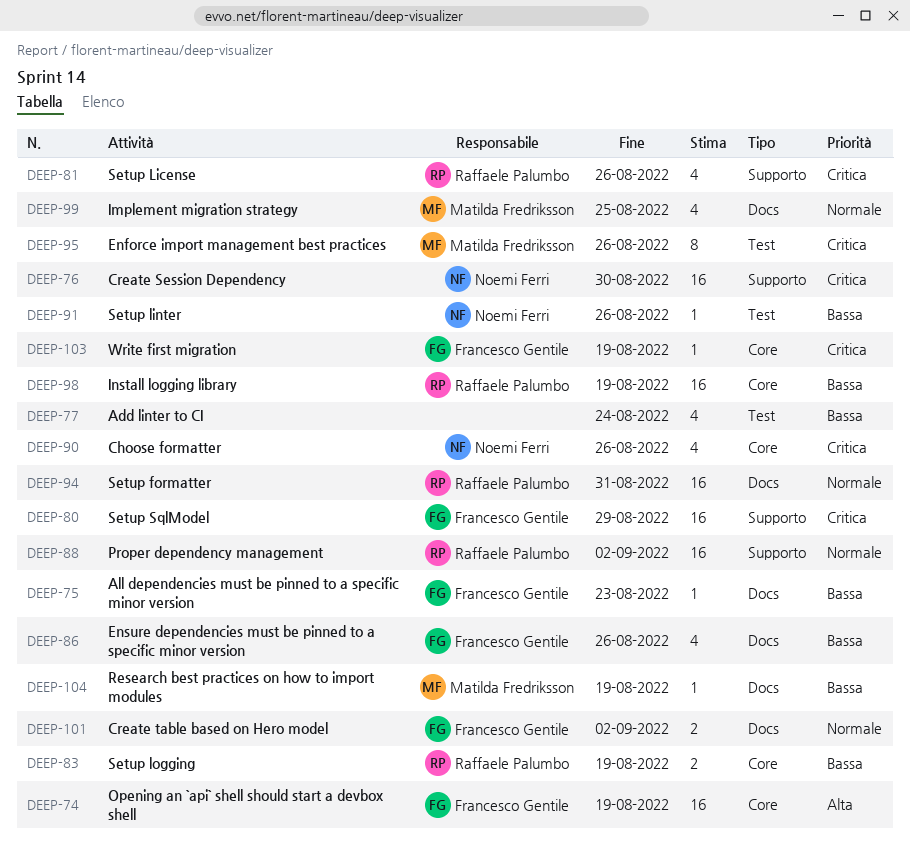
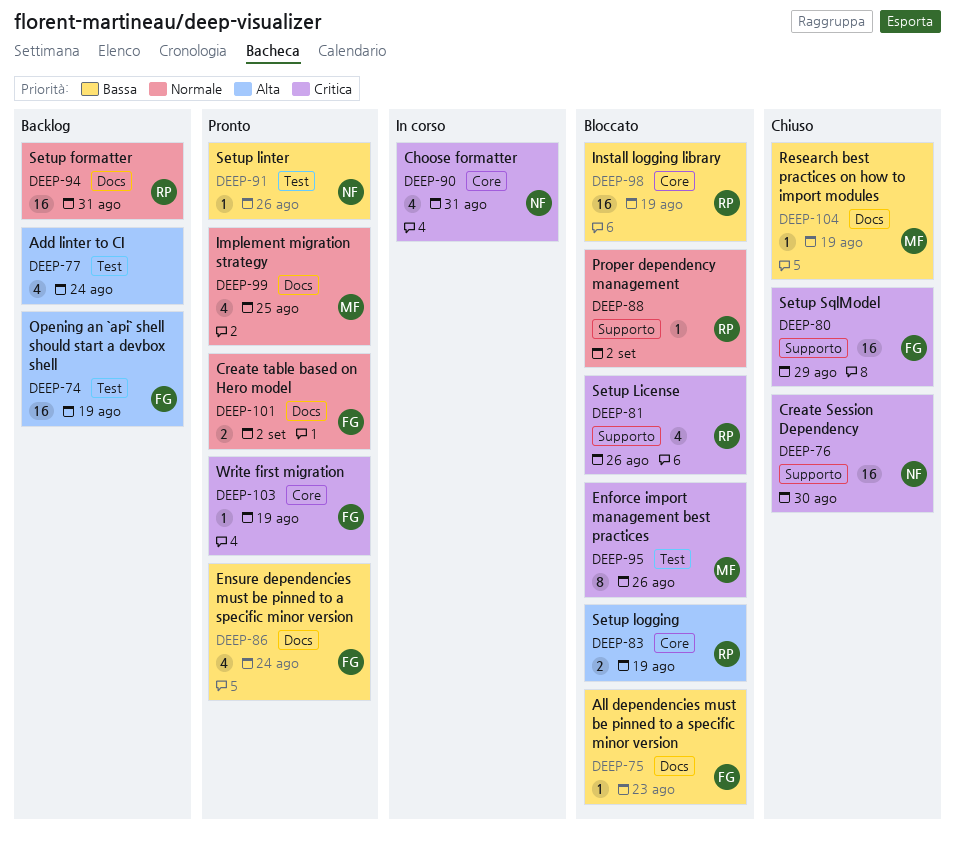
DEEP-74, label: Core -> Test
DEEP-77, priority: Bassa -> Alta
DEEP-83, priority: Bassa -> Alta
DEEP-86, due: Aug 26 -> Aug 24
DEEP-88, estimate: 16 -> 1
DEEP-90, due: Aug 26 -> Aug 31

----

WHAT THE TASK ASKS
Copy each entry exactly, with no pictures.

TASK OUTPUT
DEEP-74, label: Core -> Test
DEEP-77, priority: Bassa -> Alta
DEEP-83, priority: Bassa -> Alta
DEEP-86, due: Aug 26 -> Aug 24
DEEP-88, estimate: 16 -> 1
DEEP-90, due: Aug 26 -> Aug 31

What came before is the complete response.